Ungeachtet der immer häufigeren Feuerüberfälle afghanischer Sicherheitskräfte gegen Soldaten der Internationalen Schutztruppe Isaf und trotz des fortwährenden Krieges am Hindukusch haben die Vereinigten Staaten die Zahl ihrer Soldaten in Afghanistan auf das Niveau von Mitte 2009 reduziert. Die letzten der 33.000 zusätzlichen Soldaten, die auf den Befehl von Präsident Barack Obama von Ende 2009 nach Afghanistan geschickt worden waren, seien wie angekündigt abgezogen worden, sagte Verteidigungsminister Leon Panetta am Freitag bei einem Besuch in Auckland in Neuseeland. Damit verblieben rund 68.000 amerikanische Soldaten in Afghanistan, die dort an der Seite ihrer Isaf-Partner und der afghanischen Sicherheitskräfte weiter einen „erbitterten Kampf“ führten, sagte Panetta. Die „Surge“ genannte massive Truppenaufstockung war eine Reaktion auf das Erstarken der Taliban und anderer Aufständischer in Afghanistan.
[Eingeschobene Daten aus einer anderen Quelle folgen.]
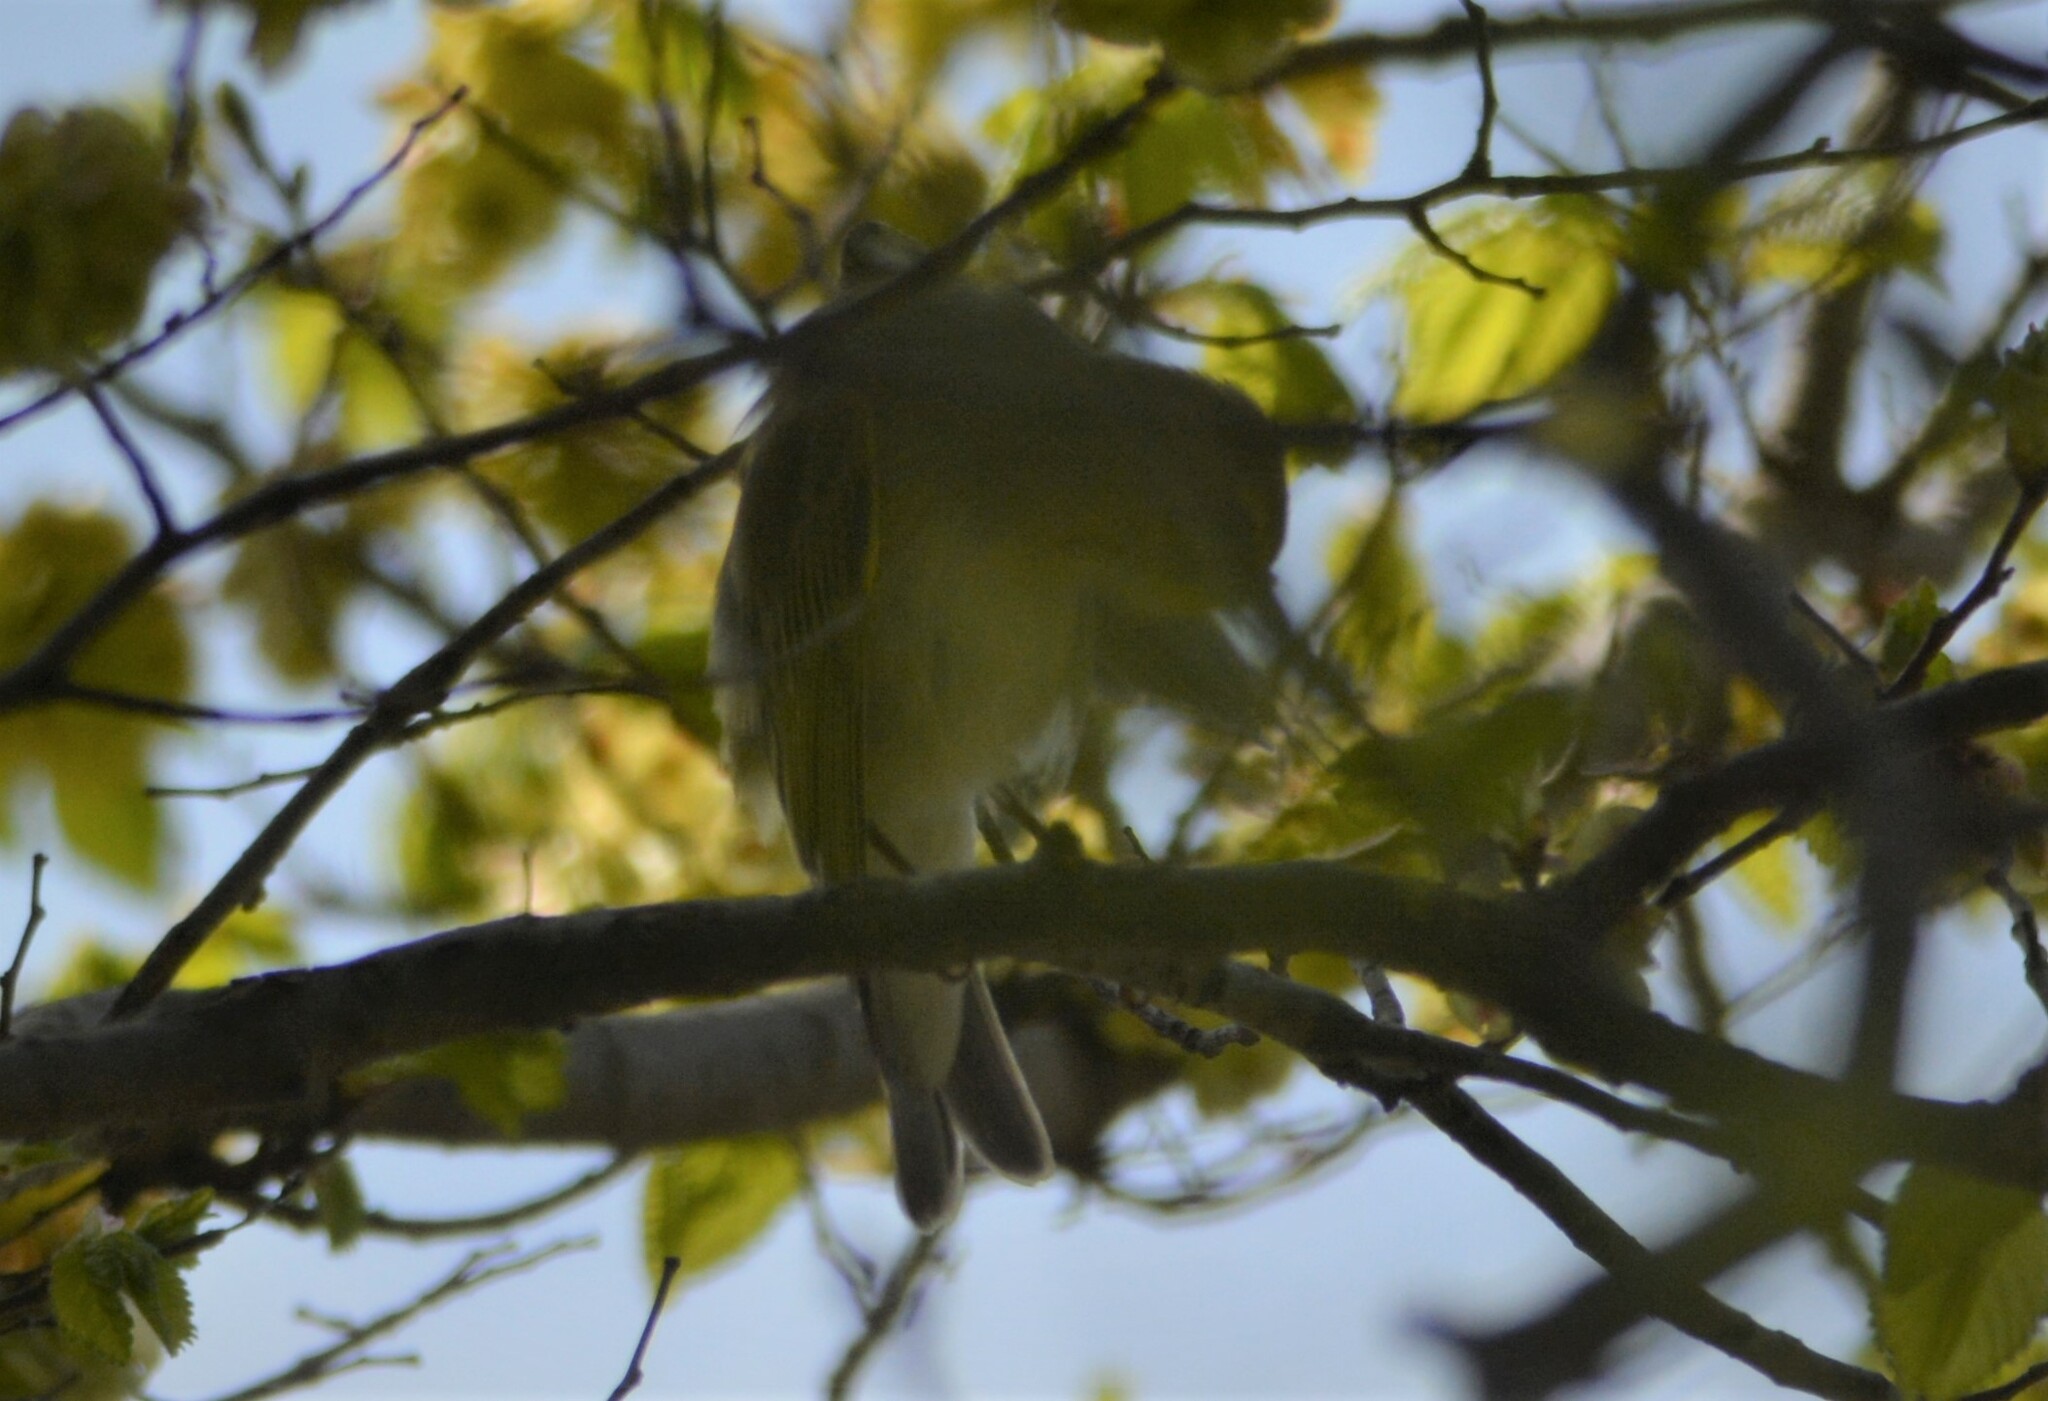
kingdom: Animalia
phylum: Chordata
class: Aves
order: Passeriformes
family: Phylloscopidae
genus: Phylloscopus
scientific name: Phylloscopus sibillatrix
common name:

Präsident Obama hatte von Beginn an versichert, dass die Verstärkung der amerikanischen Truppen nur vorübergehend sein werde. Bis Ende 2014 sollen die meisten ausländischen Truppen aus Afghanistan abgezogen werden. Bis dahin wird die Verantwortung für die Sicherheit im Land schrittweise an die afghanischen Sicherheitskräfte übergeben. Nach Angaben der Isaf sind derzeit noch gut 100.000 ausländische Soldaten der an Isaf beteiligten Soldaten am Hindukusch im Einsatz. Panetta sagte, „Surge“ habe seine Ziele erreicht. Die Taliban seien auf dem Schlachtfeld geschwächt worden, der Aufbau der afghanischen Sicherheitskräfte habe dramatische Fortschritte gemacht. Die Führung des Terrornetzes Al Qaida habe schwere Schläge hinnehmen müssen, sagte Panetta.

Aus der Nato hieß es am Freitag, dass der Truppenabzug insgesamt gut vorankomme. Die Isaf-Schutztruppe umfasse derzeit noch 112000 Soldaten. Sie habe schon 400 von 800 kleineren Stützpunkten im Land aufgelöst, die vor allem von Kompanien und Zügen genutzt wurden. Zugleich liege der Aufbau der afghanischen Sicherheitskräfte im Zeitplan. Sie seien derzeit etwa 320.000 bis 340.000 Mann stark; die Zielmarke der Nato liegt bei 352.000 afghanischen Soldaten und Polizisten. Diese Zahl soll im Oktober erreicht werden. Im Bündnis wird versichert, dass die Afghanen sich inzwischen auch das Gerät und das Wissen zulegten, um anspruchsvollere Aufgaben wie das Pionierwesen, den Lufttransport oder die medizinische Versorgung selbst zu übernehmen. Diese Funktionen musste ihnen bisher die Nato zur Verfügung stellen.